→ WORK ORDER: Produce an exact copy of all the data below, dropping every image.

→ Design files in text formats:
※

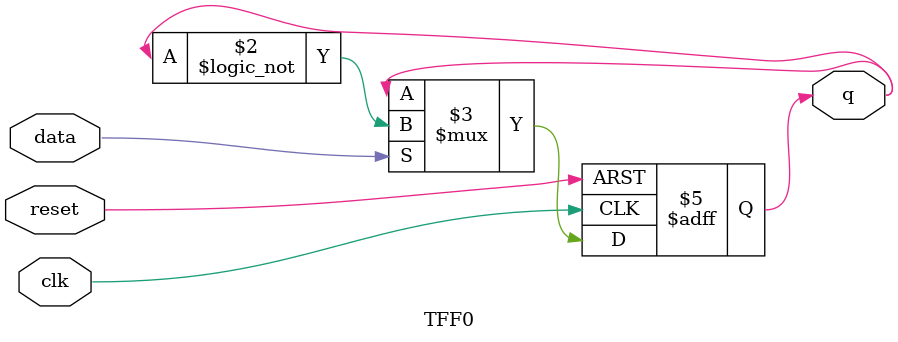
<source format=v>
module TFF0 (
data  , // Data Input
clk   , // Clock Input
reset , // Reset input
q       // Q output
);
//-----------Input Ports---------------
input data, clk, reset ; 
//-----------Output Ports---------------
output q;
//------------Internal Variables--------
reg q;
//-------------Code Starts Here---------
always @ ( posedge clk or posedge reset)
if (reset) begin
  q <= 1'b0;
end else if (data) begin
  q <= !q;
end

endmodule
</source>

※

→ ANSWER TO THIS PROBLEM:
<source format=v>
module TFF0 (
data  , // Data Input
clk   , // Clock Input
reset , // Reset input
q       // Q output
);
//-----------Input Ports---------------
input data, clk, reset ; 
//-----------Output Ports---------------
output q;
//------------Internal Variables--------
reg q;
//-------------Code Starts Here---------
always @ ( posedge clk or posedge reset)
if (reset) begin
  q <= 1'b0;
end else if (data) begin
  q <= !q;
end

endmodule
</source>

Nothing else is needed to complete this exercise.